The report finds that priority should be given to the security, stability and accessibility of energy supply and the need to lower carbon emissions due to climate change and to ensure affordable energy, regardless of technology development; there is much ambiguity and uncertainty over costs, but without "subsidisation" a nuclear power industry will remain economically unviable in Australia "for now". Discussion about Victorian participation in the nuclear fuel cycle is "entirely theoretical" while Commonwealth prohibitions remain in place, and until there is a change in the Commonwealth position, detailed discussions about emerging technologies in Victoria related to the nuclear fuel cycle and power generation are unlikely to advance.

The inquiry attracted 80 submissions and included six days of public hearings of witnesses from Australia and overseas.

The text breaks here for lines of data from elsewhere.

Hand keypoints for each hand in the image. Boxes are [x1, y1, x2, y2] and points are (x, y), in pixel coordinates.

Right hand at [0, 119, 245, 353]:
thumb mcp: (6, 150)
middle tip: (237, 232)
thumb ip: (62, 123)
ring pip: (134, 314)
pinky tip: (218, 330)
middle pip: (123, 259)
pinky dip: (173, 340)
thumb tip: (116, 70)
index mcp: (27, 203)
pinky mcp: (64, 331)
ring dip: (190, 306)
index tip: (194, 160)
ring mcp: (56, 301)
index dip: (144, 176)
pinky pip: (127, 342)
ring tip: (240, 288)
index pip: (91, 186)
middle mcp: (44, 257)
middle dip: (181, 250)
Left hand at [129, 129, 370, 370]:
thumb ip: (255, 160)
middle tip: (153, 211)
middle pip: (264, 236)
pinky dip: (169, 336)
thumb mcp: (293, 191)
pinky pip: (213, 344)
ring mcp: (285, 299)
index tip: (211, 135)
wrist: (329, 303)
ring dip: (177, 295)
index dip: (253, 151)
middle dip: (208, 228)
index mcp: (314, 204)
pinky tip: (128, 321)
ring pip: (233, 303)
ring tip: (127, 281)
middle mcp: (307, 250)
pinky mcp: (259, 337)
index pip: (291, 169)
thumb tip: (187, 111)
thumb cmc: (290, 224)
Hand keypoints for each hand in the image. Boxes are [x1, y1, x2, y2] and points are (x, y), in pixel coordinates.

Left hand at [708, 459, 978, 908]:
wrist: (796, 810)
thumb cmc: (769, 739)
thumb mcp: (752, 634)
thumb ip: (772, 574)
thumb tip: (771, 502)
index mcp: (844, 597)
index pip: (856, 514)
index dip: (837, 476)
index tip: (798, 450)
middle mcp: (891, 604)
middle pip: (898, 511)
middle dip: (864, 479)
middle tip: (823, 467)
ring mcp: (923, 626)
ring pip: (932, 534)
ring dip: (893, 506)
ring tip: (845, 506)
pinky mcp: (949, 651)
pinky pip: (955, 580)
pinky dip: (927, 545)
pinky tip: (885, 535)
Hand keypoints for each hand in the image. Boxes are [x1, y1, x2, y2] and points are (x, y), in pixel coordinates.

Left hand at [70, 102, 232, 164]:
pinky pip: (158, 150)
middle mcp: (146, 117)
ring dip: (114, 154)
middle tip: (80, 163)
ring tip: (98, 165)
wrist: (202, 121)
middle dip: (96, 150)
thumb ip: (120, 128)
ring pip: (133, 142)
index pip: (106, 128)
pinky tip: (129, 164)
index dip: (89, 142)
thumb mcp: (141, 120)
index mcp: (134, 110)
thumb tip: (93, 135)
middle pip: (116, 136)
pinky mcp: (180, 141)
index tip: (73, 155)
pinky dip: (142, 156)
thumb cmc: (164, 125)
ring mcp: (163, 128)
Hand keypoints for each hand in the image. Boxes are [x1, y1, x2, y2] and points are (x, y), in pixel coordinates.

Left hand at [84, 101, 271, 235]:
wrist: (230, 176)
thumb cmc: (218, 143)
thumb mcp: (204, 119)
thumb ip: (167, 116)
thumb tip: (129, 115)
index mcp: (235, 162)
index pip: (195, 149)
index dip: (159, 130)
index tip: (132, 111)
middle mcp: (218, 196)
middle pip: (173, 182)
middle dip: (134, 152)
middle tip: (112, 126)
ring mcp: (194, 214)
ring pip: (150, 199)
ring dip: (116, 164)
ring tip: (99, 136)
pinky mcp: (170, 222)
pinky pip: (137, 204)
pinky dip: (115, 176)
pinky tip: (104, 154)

"In this report, the Committee makes no recommendations and does not take a strong position on nuclear power as an alternative energy source in Australia, and particularly in Victoria," Melham said. However, he said, "traditional" nuclear energy generation is currently expensive and unlikely to be taken up in Australia. "It will be interesting to see over the next few years whether new nuclear technologies, such as small modular reactors which are in the final stages of development, change the costing of nuclear energy over time."

An inquiry by the Upper House of New South Wales earlier this year recommended the repeal of state legislation that prohibiting uranium mining and nuclear facilities as well as the repeal of federal prohibitions on nuclear facilities. An Australian parliamentary committee last year recommended that the government should consider a partial lifting of the current moratorium on nuclear energy to allow the deployment of new and emerging technologies.

The government of Victoria is required to provide a response to the report within six months.